Provided text:
========================================================================
Like others in the securitization and private placement markets, John Loofbourrow is paying close attention to the Securities and Exchange Commission's (SEC) proposed changes to disclosure regulations.

His firm, New York-based investment banking firm John W. Loofbourrow Associates, focuses on private placements and ABS, and will certainly be affected by changes.

The firm, which was founded more than 30 years ago by Loofbourrow, services mainly mid-sized companies. In 1986, John W. Loofbourrow Associates was the first to do a home equity loan, which was then called a second mortgage, he said, and it deals with unique ABS on a regular basis.

The SEC’s proposed regulations for ABS under Rule 144A would change requirements regarding the disclosures made by issuers and banks to the SEC and to investors. Under the new rules, data related to each public loan or asset pool will have to be disclosed to investors. Once these new regulations are implemented in the private market, upon request an ABS issuer will have to provide its investors with the same information required in a public offering. These proposals are meant to provide increased transparency.

According to data gathered by Thomson Reuters, year-to-date 2010 ABS market volume, which includes public and 144A issuance, is approximately $38.8 billion. The volume for ABS 144A alone is $25 billion.

ASR sister publication Private Placement Letter spoke with Loofbourrow about the SEC's proposed changes and the impact they might have on the private market.

Private Placement Letter: Do these new regulations in essence blur the line between the public and private markets?

Loofbourrow: No, not necessarily. All they are doing is saying, “Look, there is a certain amount of information you have to provide.” In many 144As [at least the ones our firm has done] the material (available to the SEC and investors) had already been provided… The purchasing institutions have a lot more clout under 144A, than they do in the public markets
Under these new proposed regulations, what is the difference between the private and public disclosures?

Well, I think the main change is on the public side. Previously, when they were selling [collateralized debt obligations] CDOs and other asset-backed deals, they did not have to give [particularly in the mortgage world] details of the underlying pools. Especially in the case of CDOs, which were repackaging previous securitizations, there might have been a tranche with a subprime mortgage behind it. By the time it was sliced and diced, it was almost impossible to figure out whether a particular mortgage in Oshkosh, Wisconsin was in the pool. The idea is that investors are able to track the original assets that are under the pool. This is long overdue, in my opinion.
========================================================================
Stored data entries
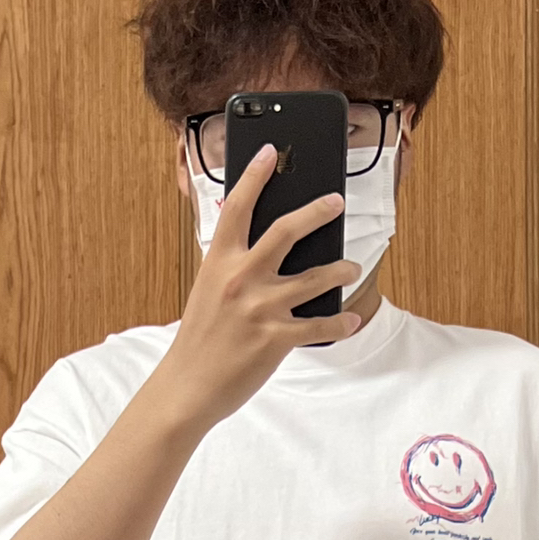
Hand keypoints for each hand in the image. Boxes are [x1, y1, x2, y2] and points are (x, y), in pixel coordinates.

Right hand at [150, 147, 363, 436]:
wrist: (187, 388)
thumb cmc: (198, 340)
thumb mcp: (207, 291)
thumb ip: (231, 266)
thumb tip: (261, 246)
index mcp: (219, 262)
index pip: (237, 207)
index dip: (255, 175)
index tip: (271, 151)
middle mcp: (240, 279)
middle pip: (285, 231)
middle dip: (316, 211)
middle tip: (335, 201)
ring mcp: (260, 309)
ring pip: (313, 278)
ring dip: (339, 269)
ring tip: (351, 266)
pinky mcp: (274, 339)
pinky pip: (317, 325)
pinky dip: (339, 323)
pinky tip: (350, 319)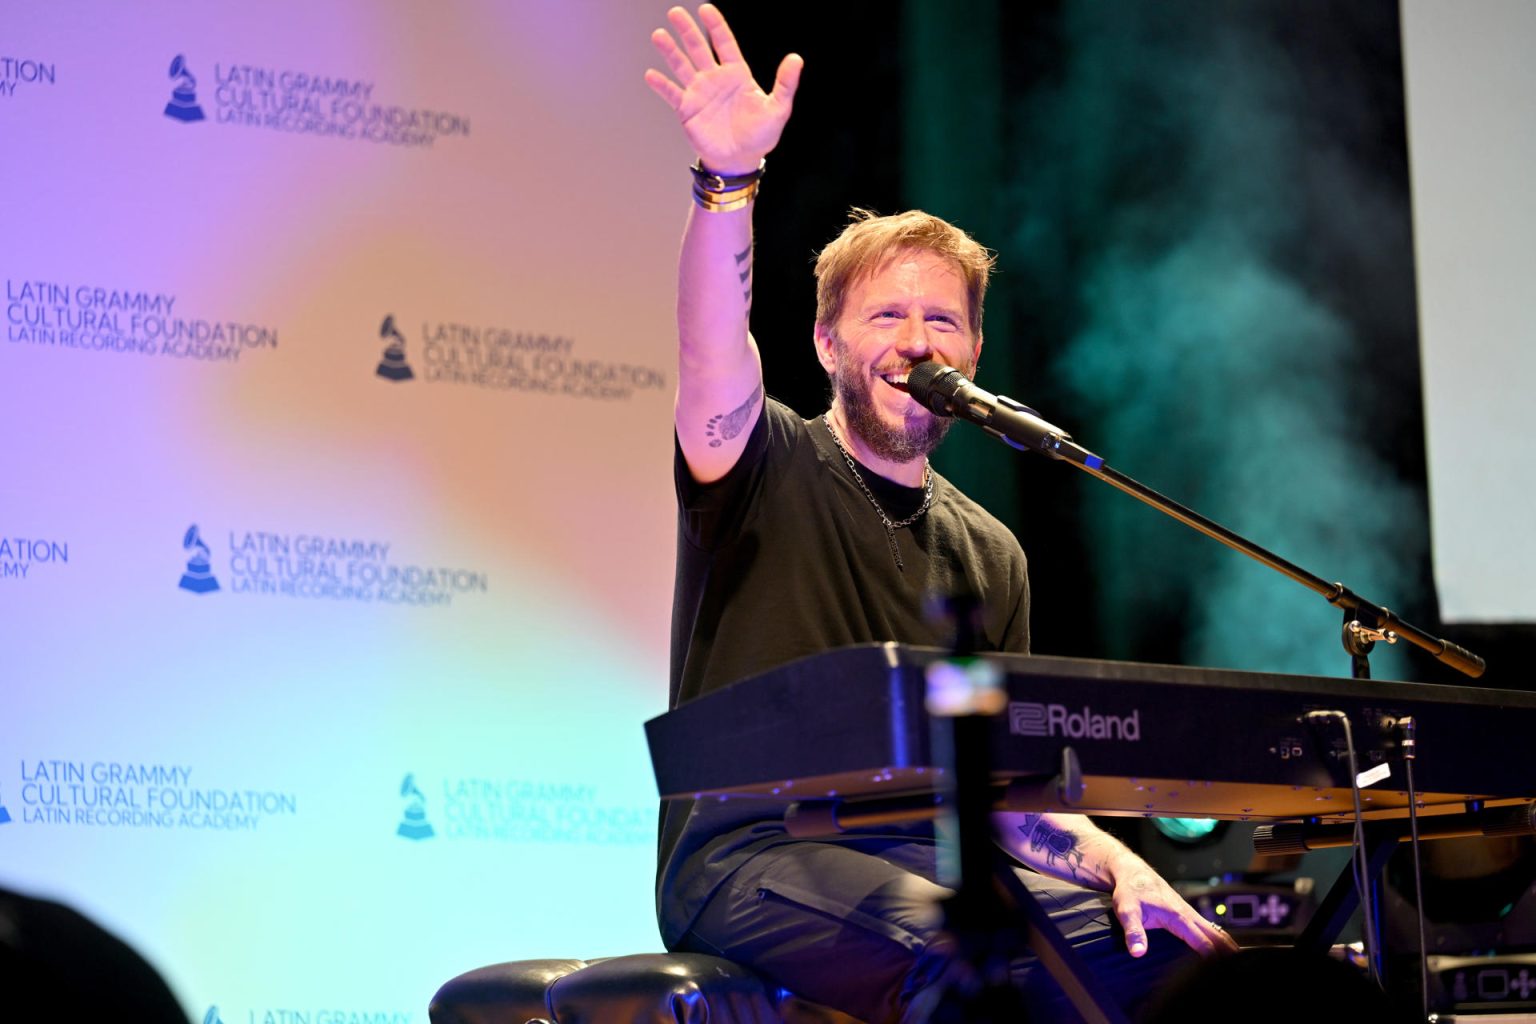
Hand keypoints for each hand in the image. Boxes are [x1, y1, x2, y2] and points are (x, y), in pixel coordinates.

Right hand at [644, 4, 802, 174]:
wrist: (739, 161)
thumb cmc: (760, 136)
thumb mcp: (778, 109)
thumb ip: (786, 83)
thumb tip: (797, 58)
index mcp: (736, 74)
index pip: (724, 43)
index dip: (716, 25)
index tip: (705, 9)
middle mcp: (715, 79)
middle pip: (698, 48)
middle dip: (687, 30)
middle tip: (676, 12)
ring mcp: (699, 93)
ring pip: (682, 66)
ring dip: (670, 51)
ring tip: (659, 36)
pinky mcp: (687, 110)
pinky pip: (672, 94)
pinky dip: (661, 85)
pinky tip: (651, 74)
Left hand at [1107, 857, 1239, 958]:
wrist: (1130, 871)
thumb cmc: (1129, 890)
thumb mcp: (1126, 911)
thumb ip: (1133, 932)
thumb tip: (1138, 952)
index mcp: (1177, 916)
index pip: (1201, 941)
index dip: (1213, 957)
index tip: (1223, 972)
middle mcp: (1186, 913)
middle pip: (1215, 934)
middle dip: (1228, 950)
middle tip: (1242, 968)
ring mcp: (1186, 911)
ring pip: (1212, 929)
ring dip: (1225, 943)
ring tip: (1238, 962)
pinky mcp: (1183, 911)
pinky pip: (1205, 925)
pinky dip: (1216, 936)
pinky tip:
========================================================================
Action item: Can you write out the passage on the SEC's proposed disclosure rules again, from "The SEC’s proposed" through "provide increased transparency.", changing "transparency" to "openness"?

Output below:
The SEC’s proposed regulations for ABS under Rule 144A would change requirements regarding the disclosures made by issuers and banks to the SEC and to investors. Under the new rules, data related to each public loan or asset pool will have to be disclosed to investors. Once these new regulations are implemented in the private market, upon request an ABS issuer will have to provide its investors with the same information required in a public offering. These proposals are meant to provide increased openness.